November 8, 2012 – CSFME conference call with Council of Institutional Investors (CII) detailing LDV. Some in attendance were opposed to securities lending because of their desire to vote 100% of recall. This position would be irrelevant giving CalSTRS’ change to policy on proxy recall.

October 24, 2012, 2PM – CSFME presents LDV to Broadridge Institutional Investor Group. At this meeting, a representative of CalSTRS states: “We would view brokers willing to provide proxies more favorably than those who would not.” We were also informed by CalSTRS that they were looking to change their 100% recall policy. A representative of SWIB led a discussion on International Voting Issues, and apparently was chairing 3 meetings to determine the following: 1. who is voting internationally? 2. What are the issues in the international markets? 3. How do we increase and improve international processes?

October 24, 2012, 11AM – EWB/KT conference call with ICGN.  Executives stated that the argument for LDV may not be as strong in a non-record date market, and asked what would be the cost for LDV.  They further stated that they would like to see the U.S. go with LDV first and would need more information and operational detail.

October 13, 2012 email note from Elizabeth Danese Mozely to Broadridge’s Institutional Investor Working Group: “TerriJo Saarela, State of Wisconsin Investment Board, will provide commentary on their fund’s interest in international voting and an update on her participation in the Council of Institutional Investors’ working group on international voting.  Our discussion will include the differences in process for voting abroad, share blocking, attendance at the meeting via proxy or Power of Attorney (POA), best practices available through the various laws and regulations, etc.”

September 18, 2012: CSFME contacts Blackrock/ICGN Chair for a brief on LDV.

August 13, 2012 – CSFME conference call with OTPP.  Discussion of LDV was not timely in that their SecLending Program stopped lending securities through agents in mid-2006. State Street is their custodian and they were using a tri-party repo through Chase to Lehman, until the Lehman collapse. All the assets sat at Chase. It was not clear who had voting rights. At the time of this discussion in August 2012, OTPP was thinking formulating an SLA because they do not have the capacity to lend securities on their own. We have had no discussion with them since.

August 2, 2012 – CSFME contacts Ontario Teachers’ Pension Plan (OTPP) regarding LDV.

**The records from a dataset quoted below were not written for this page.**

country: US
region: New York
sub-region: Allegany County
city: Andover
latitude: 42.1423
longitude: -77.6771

March 19, 2012 – CSFME conference call with executive in charge of securities lending for Franklin Templeton

February 22, 2012ICGN sends LDV letter of support to the SEC, signed by Chairman of the ICGN Board of Governors.

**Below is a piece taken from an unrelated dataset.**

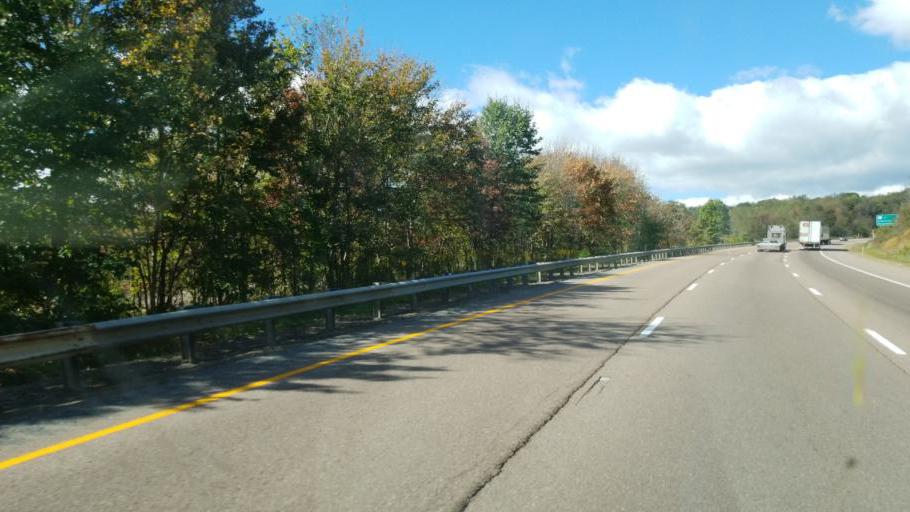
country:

September 30, 2011CalSTRS sends LDV letter of support to the SEC, signed by Director of Corporate Governance Anne Sheehan.

July 18, 2011Florida SBA sends LDV letter of support to the SEC, signed by Executive Director and Chief Investment Officer.

November 2011 – CSFME introduces Council of Institutional Investors editor to LDV.

July 5, 2011 – CSFME sends a Comment Letter to the Securities and Exchange Commission regarding LDV.

October 2010 – CSFME releases report: Borrowed Proxy Abuse: Real or Not? This report and the SEC’s Securities Lending and Short Selling Roundtable prompted the question from beneficial owners and regulators regarding the need to recall shares on loan to vote proxies, why can’t lenders receive proxies for shares on loan when we get the dividends? From this question, the idea for Lender Directed Voting was born.

January 2010 – SEC issues rules that brokers no longer have the discretion to vote their customers’ shares held in companies without receiving voting instructions from those customers about how to vote them in an election of directors. http://www.sec.gov/investor/alerts/votingrules2010.htm. The rule, periodically, contributed to the difficulty of corporate meetings attaining a quorum.

Fall 2009/2010 – Four public pension funds join CSFME in Empty Voting studies/LDV initiative; FL SBA, CalSTRS, SWIB and CoPERA.